Budd-Chiari syndrome (BCS) is an uncommon illness that is characterized by obstruction of hepatic venous outflow. Patients typically present with nausea, vomiting, and abdominal pain, which can further progress into signs associated with liver failure, including jaundice, encephalopathy, and coagulopathy. The most common causes of BCS include pathologies that induce portal vein thrombosis, such as myeloproliferative disorders, malignancy, and acquired hypercoagulable states. In this case report, a patient who presented with abdominal pain and distention is diagnosed with BCS caused by an unusual etiology. He was found to have significant eosinophilia, prompting additional evaluation for parasitic infections. Using stool diagnostics/studies, he was found to have trophozoites. The patient was treated with enoxaparin, warfarin, and metronidazole with a resolution of his symptoms. This case outlines a novel cause of BCS as well as the proposed mechanism of induction of BCS.

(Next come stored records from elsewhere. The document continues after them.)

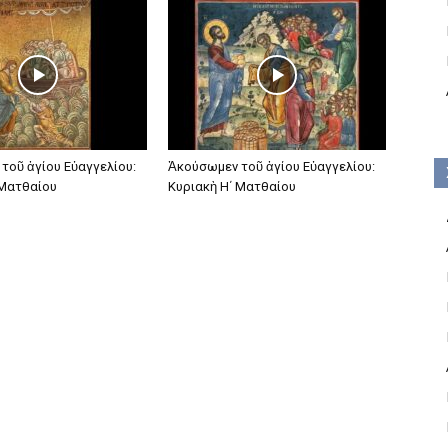
τοῦ ἁγίου Εὐαγγελίου:
Ἀκούσωμεν τοῦ ἁγίου Εὐαγγελίου:
 Ματθαίου
Κυριακὴ Η΄ Ματθαίου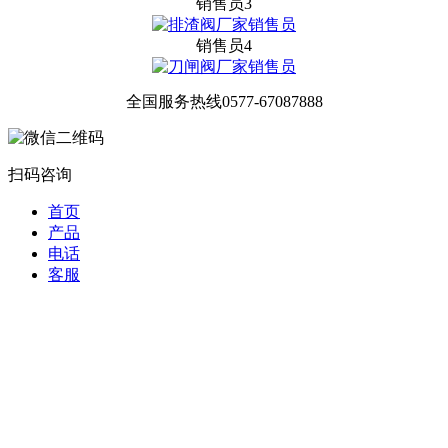
销售员3
销售员4
全国服务热线
0577-67087888
扫码咨询
首页
产品
电话
客服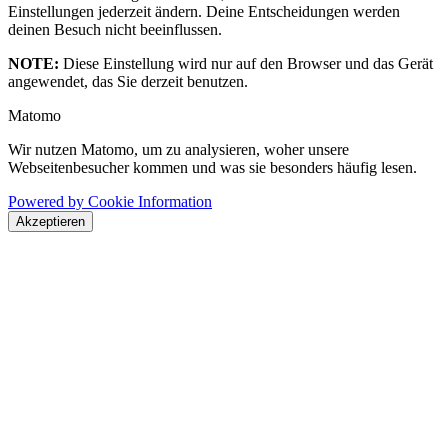
Einstellungen jederzeit ändern. Deine Entscheidungen werden
deinen Besuch nicht beeinflussen.
NOTE:
Diese Einstellung wird nur auf den Browser und das Gerät
angewendet, das Sie derzeit benutzen.
Matomo
Wir nutzen Matomo, um zu analysieren, woher unsere
Webseitenbesucher kommen und was sie besonders häufig lesen.
Powered by Cookie Information
Akzeptieren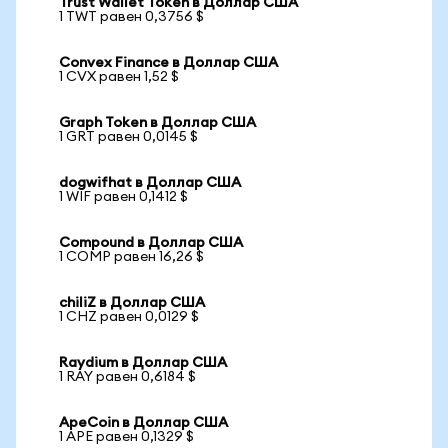
Trust Wallet Token в Доллар США
1 TWT равен 0,3756 $
Convex Finance в Доллар США
1 CVX равен 1,52 $
Graph Token в Доллар США
1 GRT равен 0,0145 $
dogwifhat в Доллар США
1 WIF равен 0,1412 $
Compound в Доллар США
1 COMP равен 16,26 $
chiliZ в Доллар США
1 CHZ равен 0,0129 $
Raydium в Доллар США
1 RAY равен 0,6184 $
ApeCoin в Доллар США
1 APE равен 0,1329 $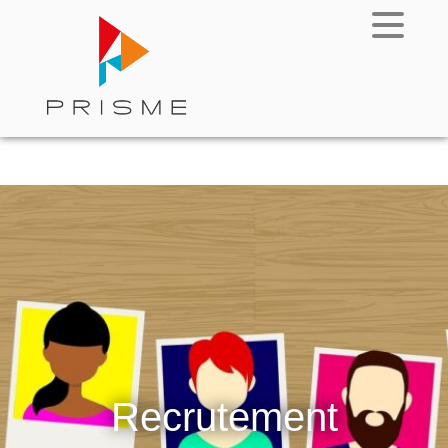
Locations-Ventes
Accès client
Recrutement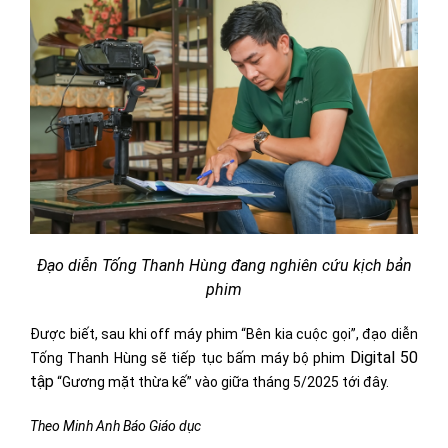
Đạo diễn Tống Thanh Hùng đang nghiên cứu kịch bản
phim
Được biết, sau khi off máy phim “Bên kia cuộc gọi”, đạo diễn
Digital 50
Tống Thanh Hùng sẽ tiếp tục bấm máy bộ phim
tập
“Gương mặt thừa kế” vào giữa tháng 5/2025 tới đây.
Theo Minh Anh Báo Giáo dục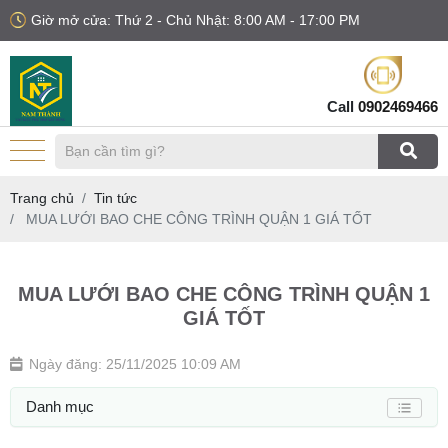
Giờ mở cửa: Thứ 2 - Chủ Nhật: 8:00 AM - 17:00 PM
Call
0902469466
Trang chủ
Tin tức
MUA LƯỚI BAO CHE CÔNG TRÌNH QUẬN 1 GIÁ TỐT
MUA LƯỚI BAO CHE CÔNG TRÌNH QUẬN 1
GIÁ TỐT
Ngày đăng: 25/11/2025 10:09 AM
Danh mục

布加综合征(BCS)是一种罕见疾病,其特征为肝静脉流出道梗阻。患者通常表现为恶心、呕吐和腹痛,这些症状可进一步发展为与肝衰竭相关的体征,包括黄疸、脑病和凝血功能障碍。BCS最常见的病因包括导致门静脉血栓形成的病变,如骨髓增殖性疾病、恶性肿瘤和获得性高凝状态。在本病例报告中,一名出现腹痛和腹胀的患者被诊断为由不寻常病因引起的BCS。发现他有明显的嗜酸性粒细胞增多症,促使对寄生虫感染进行进一步评估。通过粪便诊断/检查,发现他有滋养体。该患者接受了依诺肝素、华法林和甲硝唑治疗,症状得到缓解。本病例概述了BCS的一种新病因以及BCS的诱发机制。